The neural tube is the embryonic precursor to the adult brain and spinal cord. Disruptions in its formation, a process known as neurulation, can result in severe birth defects called neural tube defects. Neurulation is a complex, multi-step morphogenetic process that transforms a flat sheet of cells into a neural tube. Cellular protrusions such as filopodia and lamellipodia have been proposed to play critical roles in this process (1). However, their involvement remains unclear, as most observations have been limited to fixed specimens, with limited live imaging data available to capture their dynamic behaviour (1 - 4).

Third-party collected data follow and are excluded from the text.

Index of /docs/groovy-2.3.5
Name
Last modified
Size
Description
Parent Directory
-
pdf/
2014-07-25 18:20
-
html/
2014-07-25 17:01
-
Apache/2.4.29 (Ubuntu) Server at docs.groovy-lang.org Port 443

We previously generated a transgenic LifeAct–EGFP quail line to study actin organisation and dynamics during morphogenesis in vivo (5). This model provides a unique opportunity to investigate the behaviour of protrusions in the developing neural tube. Using in vivo live imaging, we demonstrate that these protrusions are highly dynamic, continuously changing in shape and area over periods ranging from minutes to over an hour until the advancing zippering point of the neural tube reaches them. The protrusions extend from the edges of the neural tube into the lumen, sometimes establishing contact with the opposite neural fold. For the first time, we show that these protrusions actively contribute to neurulation by mechanically pulling the opposing neural folds together. Furthermore, our data reveal an intriguing spatial organisation of protrusions in the open neural tube, with their positions strongly correlating with developing somites and fibronectin deposition patterns. The precise mechanisms driving the timing and localisation of these specialised structures remain under investigation.
Elucidating how cellular protrusions facilitate neural tube closure may enhance our understanding of the aetiology of neural tube defects and guide the development of potential interventions for these common congenital disorders.